# Records for the exercise

+---+

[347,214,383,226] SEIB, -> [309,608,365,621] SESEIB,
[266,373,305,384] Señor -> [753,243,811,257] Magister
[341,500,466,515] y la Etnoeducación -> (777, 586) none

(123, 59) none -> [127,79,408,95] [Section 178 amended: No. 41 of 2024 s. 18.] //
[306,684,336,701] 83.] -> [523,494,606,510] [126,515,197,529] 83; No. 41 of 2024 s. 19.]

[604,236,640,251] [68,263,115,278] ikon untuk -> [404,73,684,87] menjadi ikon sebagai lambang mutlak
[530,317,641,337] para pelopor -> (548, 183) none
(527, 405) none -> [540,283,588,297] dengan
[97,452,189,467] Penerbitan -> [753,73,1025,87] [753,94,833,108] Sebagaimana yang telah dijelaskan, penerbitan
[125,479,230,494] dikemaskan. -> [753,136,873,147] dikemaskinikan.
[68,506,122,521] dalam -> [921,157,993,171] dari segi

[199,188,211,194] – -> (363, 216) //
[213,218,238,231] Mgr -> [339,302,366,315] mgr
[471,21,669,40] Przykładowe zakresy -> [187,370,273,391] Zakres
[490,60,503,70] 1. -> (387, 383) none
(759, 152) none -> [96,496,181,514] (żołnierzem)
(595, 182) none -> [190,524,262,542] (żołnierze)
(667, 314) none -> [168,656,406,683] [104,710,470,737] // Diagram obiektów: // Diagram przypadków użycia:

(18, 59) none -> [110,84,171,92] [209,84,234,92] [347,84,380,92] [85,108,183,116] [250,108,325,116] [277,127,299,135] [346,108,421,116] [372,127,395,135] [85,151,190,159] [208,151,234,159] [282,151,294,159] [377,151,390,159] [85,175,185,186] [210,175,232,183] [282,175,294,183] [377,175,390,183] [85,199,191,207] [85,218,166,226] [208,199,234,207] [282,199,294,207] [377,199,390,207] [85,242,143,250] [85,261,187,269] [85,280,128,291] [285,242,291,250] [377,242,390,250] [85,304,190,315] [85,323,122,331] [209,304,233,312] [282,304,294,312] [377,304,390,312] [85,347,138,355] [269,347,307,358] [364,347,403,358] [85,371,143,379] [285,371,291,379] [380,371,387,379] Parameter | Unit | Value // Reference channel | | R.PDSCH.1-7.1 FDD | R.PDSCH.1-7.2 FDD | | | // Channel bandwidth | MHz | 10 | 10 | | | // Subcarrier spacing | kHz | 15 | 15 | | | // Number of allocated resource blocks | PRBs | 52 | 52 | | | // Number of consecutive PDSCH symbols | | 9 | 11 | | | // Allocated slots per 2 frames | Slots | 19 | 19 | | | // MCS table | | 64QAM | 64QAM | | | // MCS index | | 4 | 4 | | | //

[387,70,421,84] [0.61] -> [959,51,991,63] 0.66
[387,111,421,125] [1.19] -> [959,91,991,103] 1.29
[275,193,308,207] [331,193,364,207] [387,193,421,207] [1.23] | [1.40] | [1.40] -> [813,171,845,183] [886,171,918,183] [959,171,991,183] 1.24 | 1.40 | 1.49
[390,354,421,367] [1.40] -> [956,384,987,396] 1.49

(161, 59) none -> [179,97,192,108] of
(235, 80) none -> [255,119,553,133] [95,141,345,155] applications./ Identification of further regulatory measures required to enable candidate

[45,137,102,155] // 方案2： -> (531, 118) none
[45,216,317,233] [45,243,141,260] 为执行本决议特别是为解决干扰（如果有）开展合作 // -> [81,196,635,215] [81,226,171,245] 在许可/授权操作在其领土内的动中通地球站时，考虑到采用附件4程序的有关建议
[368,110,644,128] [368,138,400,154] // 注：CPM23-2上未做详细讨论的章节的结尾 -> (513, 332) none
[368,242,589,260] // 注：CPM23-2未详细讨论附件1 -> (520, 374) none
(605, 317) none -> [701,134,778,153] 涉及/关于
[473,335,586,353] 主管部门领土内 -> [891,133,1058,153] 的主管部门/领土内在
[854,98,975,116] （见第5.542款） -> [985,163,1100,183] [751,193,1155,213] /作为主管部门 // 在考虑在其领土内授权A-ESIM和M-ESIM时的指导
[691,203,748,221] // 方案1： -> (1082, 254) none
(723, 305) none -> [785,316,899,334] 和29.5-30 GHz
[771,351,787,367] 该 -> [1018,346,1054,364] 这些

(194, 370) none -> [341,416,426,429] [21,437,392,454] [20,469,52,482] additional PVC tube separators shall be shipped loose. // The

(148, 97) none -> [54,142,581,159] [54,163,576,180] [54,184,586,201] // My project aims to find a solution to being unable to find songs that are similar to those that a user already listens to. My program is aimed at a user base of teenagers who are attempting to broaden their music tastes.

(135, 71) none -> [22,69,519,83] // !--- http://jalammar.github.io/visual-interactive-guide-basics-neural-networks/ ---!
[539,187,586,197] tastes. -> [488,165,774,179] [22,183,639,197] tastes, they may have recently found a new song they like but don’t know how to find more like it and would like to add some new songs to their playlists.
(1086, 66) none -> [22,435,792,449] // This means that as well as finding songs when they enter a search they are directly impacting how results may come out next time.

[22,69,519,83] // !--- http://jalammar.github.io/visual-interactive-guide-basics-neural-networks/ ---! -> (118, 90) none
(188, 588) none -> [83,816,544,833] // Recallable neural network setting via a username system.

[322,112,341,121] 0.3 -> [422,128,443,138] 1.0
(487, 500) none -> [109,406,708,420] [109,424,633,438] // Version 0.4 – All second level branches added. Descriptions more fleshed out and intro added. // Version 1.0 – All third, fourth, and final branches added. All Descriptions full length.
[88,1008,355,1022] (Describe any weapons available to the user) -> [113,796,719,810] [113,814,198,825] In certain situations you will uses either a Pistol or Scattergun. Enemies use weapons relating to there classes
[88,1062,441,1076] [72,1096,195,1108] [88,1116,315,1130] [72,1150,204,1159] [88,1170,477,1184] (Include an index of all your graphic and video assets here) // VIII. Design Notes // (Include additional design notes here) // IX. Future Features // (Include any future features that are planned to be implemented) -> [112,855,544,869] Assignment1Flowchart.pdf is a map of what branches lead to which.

+---+

Write out word for word only the lines from the start of the entries down to the line with "(667, 314) none", please, including both ends.

[347,214,383,226] SEIB, -> [309,608,365,621] SESEIB,
[266,373,305,384] Señor -> [753,243,811,257] Magister
[341,500,466,515] y la Etnoeducación -> (777, 586) none

(123, 59) none -> [127,79,408,95] [Section 178 amended: No. 41 of 2024 s. 18.] //
[306,684,336,701] 83.] -> [523,494,606,510] [126,515,197,529] 83; No. 41 of 2024 s. 19.]

[604,236,640,251] [68,263,115,278] ikon untuk -> [404,73,684,87] menjadi ikon sebagai lambang mutlak
[530,317,641,337] para pelopor -> (548, 183) none
(527, 405) none -> [540,283,588,297] dengan
[97,452,189,467] Penerbitan -> [753,73,1025,87] [753,94,833,108] Sebagaimana yang telah dijelaskan, penerbitan
[125,479,230,494] dikemaskan. -> [753,136,873,147] dikemaskinikan.
[68,506,122,521] dalam -> [921,157,993,171] dari segi

[199,188,211,194] – -> (363, 216) //
[213,218,238,231] Mgr -> [339,302,366,315] mgr
[471,21,669,40] Przykładowe zakresy -> [187,370,273,391] Zakres
[490,60,503,70] 1. -> (387, 383) none
(759, 152) none -> [96,496,181,514] (żołnierzem)
(595, 182) none -> [190,524,262,542] (żołnierze)
(667, 314) none -> [168,656,406,683] [104,710,470,737] // Diagram obiektów: // Diagram przypadków użycia:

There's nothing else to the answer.